Позавчера вечером Михаил пришел к Валентину, и они проговорили до утра. А после ухода от приятеля на Михаила и обрушились все несчастья и обвинения в двух убийствах.
– Вот и все, что знаю, – закончила я рассказ.
– Не очень много, как я понимаю? – сказала маменька. – Ты веришь нашему поэту?
– Верю, – уверенно ответила я. – Случись одно убийство, еще могла бы начать сомневаться, а в данных обстоятельствах никаких сомнений у меня нет. Ну и главное – для чего ему было все это мне рассказывать, если это неправда?
– В надежде, что ты обнаружишь доказательства… Ох, и вправду глупо! Если он надеется, что ты способна ему помочь, то говорит правду. А если это ложь, так ты единственное, что сможешь сделать – найти доказательства его вины. И зачем ему это нужно?
Мы помолчали.
– Господи, Дашенька, у меня от одного этого умозаключения – врет или не врет – в голове все спуталось. Как же ты собираешься Михаилу помочь?
– Пока не знаю. Слишком многое неизвестно. Ни время смертей, ни показания дворников, соседей, прислуги. Даже про орудия убийства нам ничего не известно.
– Ты так спокойно говоришь о таких страшных вещах…
– Как сказал Иван Порфирьевич[27], раз уж стали известны столь страшные факты, нужно забыть, что они страшные, и смотреть на них как на любые прочие факты. Иначе, кроме страхов, ничего не останется, и все мысли перепутаются.
– Ну хорошо. Мне, конечно, уже страшно. И за этого милого Михаила страшно. И за тебя. Хотя совершенно не представляю, что может такого случиться страшного с тобой, если ты просто станешь собирать воедино факты, как ты их называешь, и пытаться сложить из них настоящую картину, а не то, что надумали в полиции.
– Вот именно, ничего страшного мне грозить не может. Я для начала напишу письмо Пете, попрошу его подумать вместе со мной и заодно узнать что-то о жизни Валентина Пискарева в Томске.
– И что потом?
– Думаю, адвокат Михаила сумеет узнать то, что мне кажется важным, и фактов станет больше. После этого можно и думать начинать.
– Клара Карловна в гости звала.
– На журфикс?
– Нет, на именины Гриши, хоть он сам и на Тихом океане.
– Вот и замечательно.

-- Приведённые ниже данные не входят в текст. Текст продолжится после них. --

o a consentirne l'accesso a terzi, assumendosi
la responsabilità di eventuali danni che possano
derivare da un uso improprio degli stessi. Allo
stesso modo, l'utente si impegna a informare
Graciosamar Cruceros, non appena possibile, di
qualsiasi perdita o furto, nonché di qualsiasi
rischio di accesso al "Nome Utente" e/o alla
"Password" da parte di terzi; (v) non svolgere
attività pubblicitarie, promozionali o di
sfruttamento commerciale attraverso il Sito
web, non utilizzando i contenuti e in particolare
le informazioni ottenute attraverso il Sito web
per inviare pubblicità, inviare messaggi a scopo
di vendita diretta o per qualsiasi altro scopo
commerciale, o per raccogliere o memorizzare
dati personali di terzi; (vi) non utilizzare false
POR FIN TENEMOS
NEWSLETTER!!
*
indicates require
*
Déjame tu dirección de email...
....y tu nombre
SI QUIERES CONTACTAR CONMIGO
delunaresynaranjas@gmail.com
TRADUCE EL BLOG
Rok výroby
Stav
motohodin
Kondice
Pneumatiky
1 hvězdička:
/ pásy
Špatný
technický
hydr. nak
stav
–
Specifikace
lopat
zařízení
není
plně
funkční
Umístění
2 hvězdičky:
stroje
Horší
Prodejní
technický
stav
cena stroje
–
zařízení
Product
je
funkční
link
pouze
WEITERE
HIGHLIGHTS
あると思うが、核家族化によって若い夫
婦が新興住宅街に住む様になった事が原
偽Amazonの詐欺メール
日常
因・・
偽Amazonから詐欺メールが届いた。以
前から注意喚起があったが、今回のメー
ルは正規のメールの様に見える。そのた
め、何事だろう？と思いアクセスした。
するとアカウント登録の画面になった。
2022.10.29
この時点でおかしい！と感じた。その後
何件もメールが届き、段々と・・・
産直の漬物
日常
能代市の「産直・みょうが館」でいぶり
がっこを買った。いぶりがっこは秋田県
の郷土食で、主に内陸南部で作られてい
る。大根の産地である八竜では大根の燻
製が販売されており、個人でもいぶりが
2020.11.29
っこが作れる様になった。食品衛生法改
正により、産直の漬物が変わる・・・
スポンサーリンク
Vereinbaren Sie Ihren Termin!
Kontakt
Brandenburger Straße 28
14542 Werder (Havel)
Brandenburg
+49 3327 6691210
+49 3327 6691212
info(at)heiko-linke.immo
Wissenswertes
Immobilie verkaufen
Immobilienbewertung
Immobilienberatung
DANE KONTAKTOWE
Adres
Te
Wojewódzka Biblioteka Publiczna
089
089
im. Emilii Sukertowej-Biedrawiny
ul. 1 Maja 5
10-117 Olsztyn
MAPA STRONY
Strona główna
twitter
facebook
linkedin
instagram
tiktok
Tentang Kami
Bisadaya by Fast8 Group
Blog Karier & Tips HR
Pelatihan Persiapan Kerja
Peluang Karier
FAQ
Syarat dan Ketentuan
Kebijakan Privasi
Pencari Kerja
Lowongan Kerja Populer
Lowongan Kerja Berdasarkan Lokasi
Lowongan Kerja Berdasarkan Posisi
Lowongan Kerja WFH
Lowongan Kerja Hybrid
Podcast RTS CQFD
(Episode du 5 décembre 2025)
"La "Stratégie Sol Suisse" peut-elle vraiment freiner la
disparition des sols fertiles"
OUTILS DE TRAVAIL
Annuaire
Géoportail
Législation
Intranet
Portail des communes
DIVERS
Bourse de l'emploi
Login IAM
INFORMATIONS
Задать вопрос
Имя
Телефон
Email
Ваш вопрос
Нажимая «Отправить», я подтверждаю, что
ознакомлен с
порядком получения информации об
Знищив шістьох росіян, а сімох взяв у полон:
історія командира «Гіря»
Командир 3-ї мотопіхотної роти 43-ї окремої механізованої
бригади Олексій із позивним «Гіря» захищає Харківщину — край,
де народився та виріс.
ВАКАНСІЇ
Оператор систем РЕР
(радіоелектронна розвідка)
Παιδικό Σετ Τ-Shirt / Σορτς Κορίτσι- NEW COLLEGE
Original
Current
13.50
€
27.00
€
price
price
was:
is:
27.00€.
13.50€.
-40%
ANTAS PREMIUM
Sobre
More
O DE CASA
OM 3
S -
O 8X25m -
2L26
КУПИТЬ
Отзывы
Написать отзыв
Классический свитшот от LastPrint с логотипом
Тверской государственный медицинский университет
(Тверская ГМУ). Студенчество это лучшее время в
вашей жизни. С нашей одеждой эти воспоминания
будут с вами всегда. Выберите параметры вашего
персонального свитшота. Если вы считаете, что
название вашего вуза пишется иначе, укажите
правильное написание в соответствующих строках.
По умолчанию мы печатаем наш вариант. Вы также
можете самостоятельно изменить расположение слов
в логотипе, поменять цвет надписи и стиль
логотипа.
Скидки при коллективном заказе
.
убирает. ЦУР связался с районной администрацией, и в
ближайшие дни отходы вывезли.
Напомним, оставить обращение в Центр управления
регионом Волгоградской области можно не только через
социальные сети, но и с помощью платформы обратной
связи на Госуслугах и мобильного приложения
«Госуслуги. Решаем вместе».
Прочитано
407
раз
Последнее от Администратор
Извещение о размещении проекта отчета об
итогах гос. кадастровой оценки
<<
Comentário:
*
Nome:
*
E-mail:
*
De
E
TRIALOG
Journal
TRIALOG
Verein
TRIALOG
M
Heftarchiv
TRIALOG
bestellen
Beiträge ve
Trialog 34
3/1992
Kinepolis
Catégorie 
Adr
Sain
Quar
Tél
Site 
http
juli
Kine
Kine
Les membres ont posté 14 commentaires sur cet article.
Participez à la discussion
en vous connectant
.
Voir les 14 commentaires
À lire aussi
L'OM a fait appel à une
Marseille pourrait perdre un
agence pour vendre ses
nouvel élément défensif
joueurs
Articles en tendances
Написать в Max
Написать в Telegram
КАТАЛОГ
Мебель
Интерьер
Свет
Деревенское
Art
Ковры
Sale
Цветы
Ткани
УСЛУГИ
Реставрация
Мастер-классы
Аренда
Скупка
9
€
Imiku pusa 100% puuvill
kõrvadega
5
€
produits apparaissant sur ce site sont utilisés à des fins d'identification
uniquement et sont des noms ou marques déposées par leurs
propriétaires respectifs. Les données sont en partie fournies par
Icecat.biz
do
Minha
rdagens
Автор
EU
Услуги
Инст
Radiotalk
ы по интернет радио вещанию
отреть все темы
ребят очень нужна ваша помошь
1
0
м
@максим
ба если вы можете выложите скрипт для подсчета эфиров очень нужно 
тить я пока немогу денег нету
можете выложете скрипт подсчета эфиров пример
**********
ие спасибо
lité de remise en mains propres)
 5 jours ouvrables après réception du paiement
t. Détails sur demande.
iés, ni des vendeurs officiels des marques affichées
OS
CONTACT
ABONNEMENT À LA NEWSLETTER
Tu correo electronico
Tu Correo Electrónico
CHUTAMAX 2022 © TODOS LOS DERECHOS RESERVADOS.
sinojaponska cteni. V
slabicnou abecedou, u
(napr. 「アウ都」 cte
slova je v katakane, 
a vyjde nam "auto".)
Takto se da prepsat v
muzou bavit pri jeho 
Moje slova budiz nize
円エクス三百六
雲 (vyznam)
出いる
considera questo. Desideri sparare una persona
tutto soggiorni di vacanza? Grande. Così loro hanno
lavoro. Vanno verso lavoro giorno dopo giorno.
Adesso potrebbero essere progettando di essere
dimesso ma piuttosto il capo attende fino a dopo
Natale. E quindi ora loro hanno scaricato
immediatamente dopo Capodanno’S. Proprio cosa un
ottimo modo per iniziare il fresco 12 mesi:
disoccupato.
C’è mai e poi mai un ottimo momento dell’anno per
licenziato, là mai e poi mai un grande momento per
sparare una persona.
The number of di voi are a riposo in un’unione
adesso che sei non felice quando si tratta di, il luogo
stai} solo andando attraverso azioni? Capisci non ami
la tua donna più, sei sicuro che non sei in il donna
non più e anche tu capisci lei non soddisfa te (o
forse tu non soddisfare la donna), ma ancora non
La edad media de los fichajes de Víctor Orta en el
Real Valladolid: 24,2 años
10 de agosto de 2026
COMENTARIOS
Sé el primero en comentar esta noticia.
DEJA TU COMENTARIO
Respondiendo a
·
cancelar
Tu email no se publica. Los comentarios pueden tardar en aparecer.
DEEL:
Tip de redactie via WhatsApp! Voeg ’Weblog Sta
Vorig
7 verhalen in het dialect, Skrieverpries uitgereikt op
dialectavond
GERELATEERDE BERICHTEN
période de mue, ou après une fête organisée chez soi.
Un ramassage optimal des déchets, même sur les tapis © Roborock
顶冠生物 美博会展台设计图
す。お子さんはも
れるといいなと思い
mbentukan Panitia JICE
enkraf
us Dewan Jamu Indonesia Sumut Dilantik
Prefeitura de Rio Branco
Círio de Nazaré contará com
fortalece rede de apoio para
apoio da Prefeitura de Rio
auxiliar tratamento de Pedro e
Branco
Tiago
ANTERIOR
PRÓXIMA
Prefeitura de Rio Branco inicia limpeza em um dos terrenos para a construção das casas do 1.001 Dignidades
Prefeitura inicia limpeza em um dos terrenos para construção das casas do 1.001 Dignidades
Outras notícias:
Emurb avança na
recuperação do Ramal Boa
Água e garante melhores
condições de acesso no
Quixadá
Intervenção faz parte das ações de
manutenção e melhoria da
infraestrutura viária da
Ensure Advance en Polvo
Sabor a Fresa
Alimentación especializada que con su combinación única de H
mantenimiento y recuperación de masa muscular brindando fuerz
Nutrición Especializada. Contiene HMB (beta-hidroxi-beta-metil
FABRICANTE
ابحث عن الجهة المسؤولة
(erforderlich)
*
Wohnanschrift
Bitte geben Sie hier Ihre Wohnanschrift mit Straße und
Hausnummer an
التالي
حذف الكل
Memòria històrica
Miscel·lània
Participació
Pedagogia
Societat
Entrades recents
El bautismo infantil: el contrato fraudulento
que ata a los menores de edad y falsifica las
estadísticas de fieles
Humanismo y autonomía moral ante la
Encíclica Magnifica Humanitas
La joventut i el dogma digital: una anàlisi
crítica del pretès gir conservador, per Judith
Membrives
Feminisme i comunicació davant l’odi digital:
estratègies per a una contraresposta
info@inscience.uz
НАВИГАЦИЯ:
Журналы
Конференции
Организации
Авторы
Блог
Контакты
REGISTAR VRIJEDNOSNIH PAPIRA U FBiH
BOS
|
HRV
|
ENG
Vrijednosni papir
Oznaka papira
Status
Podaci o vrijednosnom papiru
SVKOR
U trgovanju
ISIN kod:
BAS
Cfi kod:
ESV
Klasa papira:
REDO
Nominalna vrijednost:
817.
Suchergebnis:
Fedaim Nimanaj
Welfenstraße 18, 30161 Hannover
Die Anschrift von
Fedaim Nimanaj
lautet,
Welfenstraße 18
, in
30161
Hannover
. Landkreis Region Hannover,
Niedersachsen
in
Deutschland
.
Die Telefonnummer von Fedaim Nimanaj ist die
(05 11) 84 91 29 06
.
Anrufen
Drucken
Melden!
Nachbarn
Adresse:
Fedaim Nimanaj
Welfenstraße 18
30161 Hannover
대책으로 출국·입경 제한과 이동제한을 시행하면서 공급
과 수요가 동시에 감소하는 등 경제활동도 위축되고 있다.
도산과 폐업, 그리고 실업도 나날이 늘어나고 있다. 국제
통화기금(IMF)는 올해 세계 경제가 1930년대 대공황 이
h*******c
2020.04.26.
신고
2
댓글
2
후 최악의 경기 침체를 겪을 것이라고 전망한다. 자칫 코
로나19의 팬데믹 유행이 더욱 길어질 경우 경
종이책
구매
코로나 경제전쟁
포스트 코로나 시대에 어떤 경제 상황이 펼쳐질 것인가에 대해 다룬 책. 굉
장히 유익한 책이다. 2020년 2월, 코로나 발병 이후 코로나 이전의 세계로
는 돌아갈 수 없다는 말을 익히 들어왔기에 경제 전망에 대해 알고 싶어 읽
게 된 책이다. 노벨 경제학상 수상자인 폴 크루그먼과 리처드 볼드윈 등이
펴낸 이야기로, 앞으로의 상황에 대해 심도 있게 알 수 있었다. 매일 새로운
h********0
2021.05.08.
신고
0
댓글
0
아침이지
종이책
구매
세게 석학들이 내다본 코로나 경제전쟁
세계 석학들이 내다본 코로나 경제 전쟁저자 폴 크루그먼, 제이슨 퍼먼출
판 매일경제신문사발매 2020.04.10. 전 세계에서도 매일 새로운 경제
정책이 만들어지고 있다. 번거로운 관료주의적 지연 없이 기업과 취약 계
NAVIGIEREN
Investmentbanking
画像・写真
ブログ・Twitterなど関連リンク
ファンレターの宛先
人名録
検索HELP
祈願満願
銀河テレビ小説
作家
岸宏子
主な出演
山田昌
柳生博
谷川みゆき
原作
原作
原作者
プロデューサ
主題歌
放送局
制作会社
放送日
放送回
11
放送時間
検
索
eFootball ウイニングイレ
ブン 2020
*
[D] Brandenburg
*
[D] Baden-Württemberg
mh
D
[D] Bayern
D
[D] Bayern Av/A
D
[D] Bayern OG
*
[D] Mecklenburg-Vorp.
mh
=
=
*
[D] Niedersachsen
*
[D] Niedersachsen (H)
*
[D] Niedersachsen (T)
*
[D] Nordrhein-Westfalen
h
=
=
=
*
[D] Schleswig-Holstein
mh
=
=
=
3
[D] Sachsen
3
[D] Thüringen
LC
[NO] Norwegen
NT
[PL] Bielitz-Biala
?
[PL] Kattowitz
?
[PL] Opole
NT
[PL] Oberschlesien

Михаил назвал мне некоторых из их общих с Валентином знакомых и пару фамилий людей, о которых слышал от него. Может, Клара Карловна что-то про них знает.
– Даша! Неужели ты полагаешь, что такие разговоры возможно заводить, празднуя именины?
– Нельзя, конечно. Но тетю Клару я все равно расспрошу. Я же не стану говорить про убийства. Просто поинтересуюсь разными людьми, уж, наверное, кто-то из них ей знаком.
8
Письмо Пете я написала тем же вечером. Очень длинное письмо получилось. Мало того, что я как можно подробнее описала все печальные для Михаила, но по-своему все же увлекательные события, мне захотелось написать еще о многом.
Вот обо всем этом многом я и написала. И по окончании занятий в гимназии понесла отправлять увесистое письмо на почту. И тут вспомнила, что письмо будет идти целую неделю, а то и много дольше, и что Пете для наведения справок о Валентине Пискареве понадобится несколько дней и что ответное письмо тоже доберется до меня только через целую неделю. А как скоро будут развиваться события с Михаилом Пушкиным? Вот то-то и оно, что мне это неизвестно. Может, промедление окажется смерти подобным. Так что помимо письма я еще и телеграмму отправила. Три раза переписывала. В первый раз получилось длинно, во второй – еще длиннее, а все равно всего нужного не сказала. Махнула на подробности рукой и написала: «По возможности срочно наведите справки об убитом в Москве Валентине Петровиче Пискареве, студенте юридического факультета, находившемся в отпуске по семейным обстоятельствам. Подробности в письме. Скучаю. Даша». Кто-кто, а Петя все поймет правильно. Тем более что и опыт ведения сыска по переписке у нас с ним имеется серьезный, Петя очень здорово помог разобраться в том убийстве банкира, что случилось в вагоне транссибирского экспресса, хоть и узнавал обо всем лишь из моих коротеньких телеграмм.